Compute the snapshot drift and diffusion#
We’ll call the operations using the functions built into the model class. This will pass the data stored in the model.adata object through the functions. These can also be called independently on a different adata object through the sdq.tl. part of the API.
[4]:
model.drift()
model.diffusion()
- [INFO] | Added: adata.obsm['X_drift']
- [INFO] | Added: adata.obsm['drift']
- [INFO] | Added: adata.obsm['X_diffusion']
- [INFO] | Added: adata.obsm['diffusion']
Smooth the data using kNN
[5]:
smoother = sdq.tl.kNNSmoothing(model.adata)
model.adata.obs["smooth.diffusion"] = smoother("diffusion")
df_inspect = model.adata.obs[["diffusion", "smooth.diffusion"]]
df_inspect.min(), df_inspect.max()
[5]:
(diffusion 0.202671
smooth.diffusion 0.264766
dtype: float32,
diffusion 99.265465
smooth.diffusion 45.804302
dtype: float32)
[6]:
fig, axes = cp.plot(
height=0.5,
width=0.5,
title=["g(x) distribution"],
x_label=["L2Norm[g(x)]"],
y_label=["Count"],
)
b2 = axes[0].hist(model.adata.obs["diffusion"], bins=210, color="dimgrey")
b1 = axes[0].hist(model.adata.obs["smooth.diffusion"], bins=210, color="dodgerblue")
Compute velocity graph and plot#
We’ll use the velocity components we’ve just computed to compute the velocity graph that will ultimately enable us to build a low-dimension vector field.
Note: Since we’ve performed these operations on the model.adata object, we’ll use that in this function, directly.
[7]:
sdq.tl.velocity_graph(model.adata)
- [INFO] | Added: adata.obsp['distances']
- [INFO] | Added: adata.obsp['connectivities']
- [INFO] | Added: adata.uns['neighbors']
- [INFO] | Added: adata.obsp['velocity_graph']

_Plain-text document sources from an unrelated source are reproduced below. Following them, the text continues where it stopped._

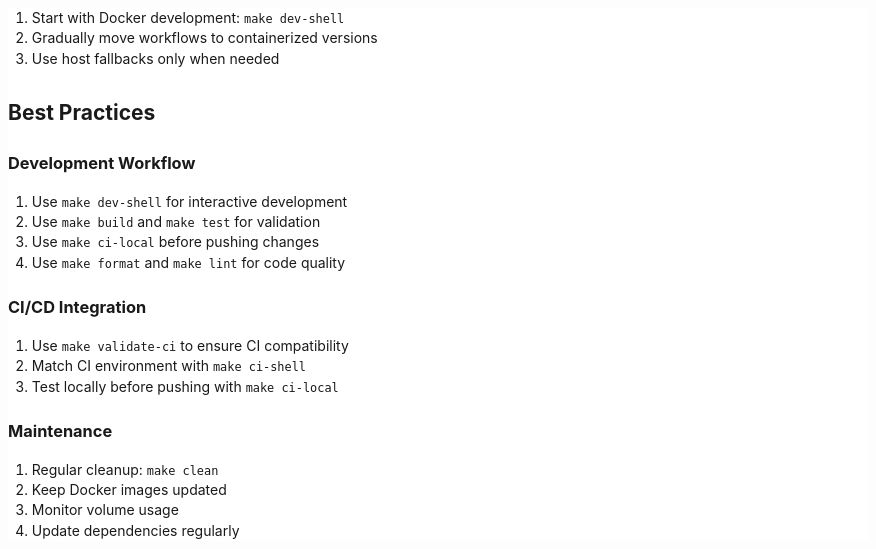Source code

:1. Start with Docker development: `make dev-shell`
2. Gradually move workflows to containerized versions
3. Use host fallbacks only when needed

## Best Practices

### Development Workflow

1. Use `make dev-shell` for interactive development
2. Use `make build` and `make test` for validation
3. Use `make ci-local` before pushing changes
4. Use `make format` and `make lint` for code quality

### CI/CD Integration

1. Use `make validate-ci` to ensure CI compatibility
2. Match CI environment with `make ci-shell`
3. Test locally before pushing with `make ci-local`

### Maintenance

1. Regular cleanup: `make clean`
2. Keep Docker images updated
3. Monitor volume usage
4. Update dependencies regularly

- [INFO] | Added: adata.obsp['velocity_graph_neg']
The following is the plot shown in Figure 2b of the manuscript.
[8]:
fig, axes = cp.plot(1, 1, height=1, width=1.2, del_xy_ticks=[True], delete="all")
ax = axes[0]
axes = cp.umap_manifold(
adata,
groupby="Cell type annotation",
c_background=larry_cmap,
ax=ax,
s_background=350,
s_cover=200,
)
sdq.pl.velocity_stream(
model.adata,
c="smooth.diffusion",
cutoff_percentile=0.1,
ax=ax,
scatter_zorder=101,
stream_zorder=201,
scatter_kwargs={"rasterized": True},
)
plt.savefig("LARRY.example_velocity_stream.svg", dpi=500)